Pandur: il mio Michelangelo punk che vuole risvegliare le coscienze
UDINE. Estate 2004, prima edizione del Mittelfest targata Moni Ovadia, tema: il tempo, la sua pericolosa implosione globalizzante e globalizzata in un presente senza futuro né passato. La riflessione spettacolare piú puntuale, provocatoria e visonaria venne con 100 minuti, graffiante rilettura in chiave di una contemporaneità consumistica e di plastica de I fratelli Karamazov di Dostoevski.
La firmava Tomaz Pandur che due anni dopo, sempre a Mittelfest gestione Ovadia investiva il pubblico - stupito e osannante - della sua poetica pop e decadente con Tesla, Electric Company, raffinata e glamour rivisitazione di una figura mitica dell’immaginario croato: lo scienziato Nicola Tesla, inventore geniale che visse defilato a New York dove morí misteriosamente nel 1943.
Terza conferma, che Pandur è oggi uno dei protagonisti della scena europea, 2008, sempre a Mittelfest con Caligula da Camus, emblema di precarietà esistenziale e valoriale, tutto giocato su un’energia giovanilistica impressionante e disperante insieme.
Questo per dire che Il Michelangelo, che ieri sera ha aperto Mittelfest 2013, di cui è senza ombra di dubbio l’evento piú qualificante, è ulteriore conferma che quella tra Pandur, ingiustamente snobbato in Italia per il solito provincialismo miope dei teatranti e dei critici di casa nostra, è storia consolidata e fruttuosa.
Anche per questo suo Michelangelo, ispirato all’opera omomima di Miroslav Krleza, uno dei più grandi scrittori croati del ‘900, Pandur è andato dritto al cuore di alcune questioni fondamentali, oggi, per chi fa teatro.

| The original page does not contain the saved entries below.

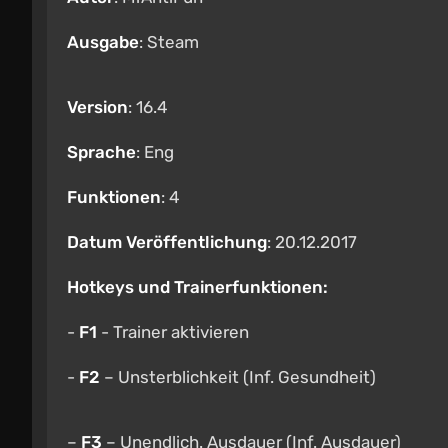
Ausgabe
: Steam
Version
: 16.4
Sprache
: Eng
Funktionen
: 4
Datum Veröffentlichung
: 20.12.2017
Hotkeys und Trainerfunktionen:
-
F1
- Trainer aktivieren
-
F2
– Unsterblichkeit (Inf. Gesundheit)
–
F3
– Unendlich. Ausdauer (Inf. Ausdauer)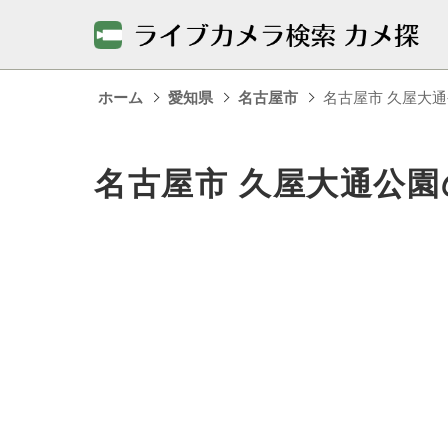
ホーム
愛知県
名古屋市
名古屋市 久屋大
名古屋市 久屋大通公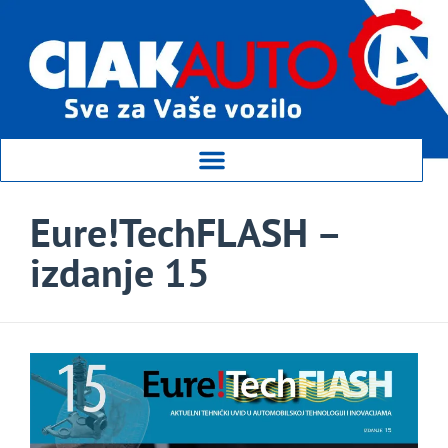
Eure!TechFLASH –
izdanje 15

«Michelangeo – ci ha detto il regista, poco prima della prova generale di giovedí – rappresenta nella sua essenza l’artista: l’artista contro il mondo o il mondo contro l’artista. È questo il punto nel quale possiamo oggi identificarci con Michelangelo. Anche oggi viviamo in un mondo che è assolutamente ignorante, in cui la cultura è messa ai margini della società. Il tema, quindi, è molto nostro. Non si tratta solo di parlare di un genio, bensí di un’anima umana alla ricerca della bellezza, della verità, dei valori in un contesto che tutte queste cose rigetta e contrasta».
E lo vediamo, Michelangelo alle prese con il suo essere artista e uomo controcorrente dalle passioni forti e scandalose. Solo, al centro di una piscina d’acqua, chiusa sul fondo da due enormi ponteggi, svelati dopo un folgorante inizio, il disgregarsi del grande affesco della Sistina in immagini che ne tradiscono il tumulto interiore, Michelangelo (l’intenso Livio Badurina), artista d’oggi fa del suo corpo il tramite della sua arte e della sua disperazione.

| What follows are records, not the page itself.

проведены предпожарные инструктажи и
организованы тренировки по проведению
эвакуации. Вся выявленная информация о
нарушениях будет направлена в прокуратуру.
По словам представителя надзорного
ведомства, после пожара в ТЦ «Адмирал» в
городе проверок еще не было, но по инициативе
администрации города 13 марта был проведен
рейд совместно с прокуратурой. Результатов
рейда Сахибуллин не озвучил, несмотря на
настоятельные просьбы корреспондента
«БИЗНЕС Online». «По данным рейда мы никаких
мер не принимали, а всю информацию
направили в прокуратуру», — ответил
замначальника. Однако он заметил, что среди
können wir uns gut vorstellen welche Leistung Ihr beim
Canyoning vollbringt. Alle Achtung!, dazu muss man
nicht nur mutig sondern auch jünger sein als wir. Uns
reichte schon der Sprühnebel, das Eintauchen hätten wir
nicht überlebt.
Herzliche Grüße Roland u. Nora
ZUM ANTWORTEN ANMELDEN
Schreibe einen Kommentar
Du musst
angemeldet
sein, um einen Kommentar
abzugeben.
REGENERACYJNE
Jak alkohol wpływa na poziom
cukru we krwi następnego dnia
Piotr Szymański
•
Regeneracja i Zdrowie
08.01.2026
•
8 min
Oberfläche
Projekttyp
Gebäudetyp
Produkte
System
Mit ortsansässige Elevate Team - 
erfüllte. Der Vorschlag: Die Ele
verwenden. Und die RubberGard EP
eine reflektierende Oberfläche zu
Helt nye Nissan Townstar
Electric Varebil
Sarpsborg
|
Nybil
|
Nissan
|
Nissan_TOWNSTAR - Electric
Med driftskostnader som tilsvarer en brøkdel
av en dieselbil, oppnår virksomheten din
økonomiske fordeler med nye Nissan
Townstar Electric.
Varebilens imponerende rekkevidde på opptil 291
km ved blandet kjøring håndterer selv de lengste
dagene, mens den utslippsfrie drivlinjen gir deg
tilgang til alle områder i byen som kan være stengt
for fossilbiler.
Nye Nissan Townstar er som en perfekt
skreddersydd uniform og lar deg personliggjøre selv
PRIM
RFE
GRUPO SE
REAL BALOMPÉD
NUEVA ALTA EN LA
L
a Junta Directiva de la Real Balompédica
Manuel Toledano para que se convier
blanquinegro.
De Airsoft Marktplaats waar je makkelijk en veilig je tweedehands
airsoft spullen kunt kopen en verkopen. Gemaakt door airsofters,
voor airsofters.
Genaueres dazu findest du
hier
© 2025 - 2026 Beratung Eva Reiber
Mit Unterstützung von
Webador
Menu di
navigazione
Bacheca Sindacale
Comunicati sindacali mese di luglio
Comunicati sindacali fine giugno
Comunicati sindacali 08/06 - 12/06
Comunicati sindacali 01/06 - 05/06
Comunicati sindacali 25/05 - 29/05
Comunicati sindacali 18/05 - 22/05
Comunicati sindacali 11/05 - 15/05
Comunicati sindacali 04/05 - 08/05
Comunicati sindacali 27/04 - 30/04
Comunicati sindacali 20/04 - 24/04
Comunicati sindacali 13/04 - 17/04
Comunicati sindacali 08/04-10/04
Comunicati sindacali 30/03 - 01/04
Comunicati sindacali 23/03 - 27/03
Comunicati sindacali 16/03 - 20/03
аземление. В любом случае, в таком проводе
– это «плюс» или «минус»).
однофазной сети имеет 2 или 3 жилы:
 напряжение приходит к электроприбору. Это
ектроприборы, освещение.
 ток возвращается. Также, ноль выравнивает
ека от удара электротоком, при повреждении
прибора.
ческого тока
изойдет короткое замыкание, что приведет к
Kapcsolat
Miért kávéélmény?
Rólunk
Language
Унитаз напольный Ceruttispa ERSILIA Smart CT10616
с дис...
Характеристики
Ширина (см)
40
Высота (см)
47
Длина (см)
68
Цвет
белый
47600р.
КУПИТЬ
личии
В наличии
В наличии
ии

Si denuda, si colora, rivive a frammenti sogni e desideri, fatiche e paure, che prendono vita sui ponteggi in una sarabanda di visioni, inquietanti, inquiete, oltraggiose, emozionanti. «Vivo all’inferno e ne ritraggo le immagini», dice a un certo punto questo Michelangelo del duemila nel creare il suo affresco intimo, affettivo, erotico e intellettuale, contro la volgarizzazione, la carnevalizzazione del mondo in atto.

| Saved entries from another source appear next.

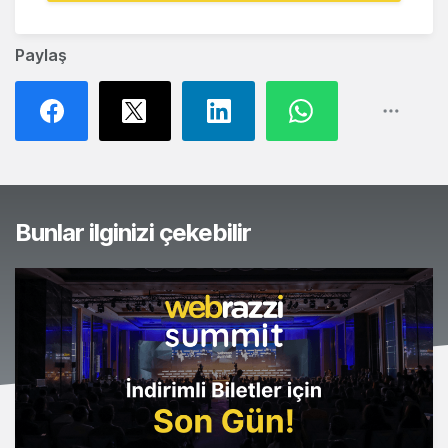
Paylaş
Bunlar ilginizi çekebilir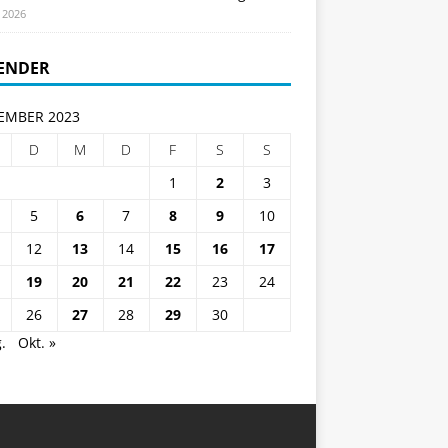
i 2026
ENDER
EMBER 2023
D
M
D
F
S
S
1
2
3
5
6
7
8
9
10
12
13
14
15
16
17
19
20
21
22
23
24
26
27
28
29
30
.
Okt. »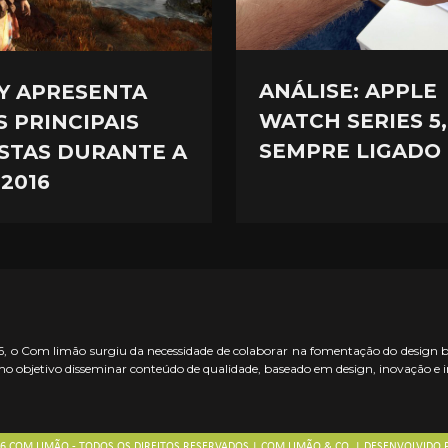
ANÁLISE: APPLE
Y APRESENTA
WATCH SERIES 5,
S PRINCIPAIS
SEMPRE LIGADO
STAS DURANTE A
 2016
 o Com limão surgiu da necessidade de colaborar na fomentação do design bras
o objetivo disseminar conteúdo de qualidade, baseado em design, inovação e 
26 COM LIMÃO - TODOS OS DIREITOS RESERVADOS | COM LIMÃO & CO. | DESENVOLVIDO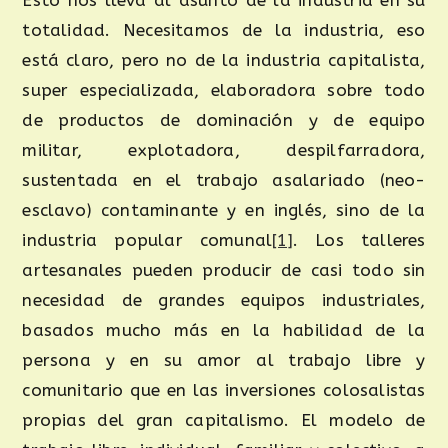
totalidad. Necesitamos de la industria, eso
está claro, pero no de la industria capitalista,
super especializada, elaboradora sobre todo
de productos de dominación y de equipo
militar, explotadora, despilfarradora,
sustentada en el trabajo asalariado (neo-
esclavo) contaminante y en inglés, sino de la
industria popular comunal
[1]
. Los talleres
artesanales pueden producir de casi todo sin
necesidad de grandes equipos industriales,
basados mucho más en la habilidad de la
persona y en su amor al trabajo libre y
comunitario que en las inversiones colosalistas
propias del gran capitalismo. El modelo de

«Un’immagine del presente – continua Pandur – che lo stesso Krleza aveva preconizzato in un suo altro scritto, Sull’orlo della ragione». È un poema, di visioni emozioni e suggestioni, «piú perfomance che teatro classico», ancora Pandur. «Questo perché il nostro Michelangelo, è neo punk, un ribelle, un combattente di strada contro il sistema».
Per dire di un teatro che si cerca, che non si ferma: «Dovessi definire il mio teatro – confessa Pandur – avrei smesso di farlo, il teatro. Che per me deve essere sempre sorpresa, provocazione, ricerca del nuovo, di qualcosa che non ho mai fatto prima. Il teatro dovrebbe esprimere le temperie e i bisogni del tempo, ecco perché il teatro cambia e con lui il suo senso. Oggi il teatro deve svegliare le coscienze, porre nuove questioni, arginare i danni della globalizzazione e dell’uniformità».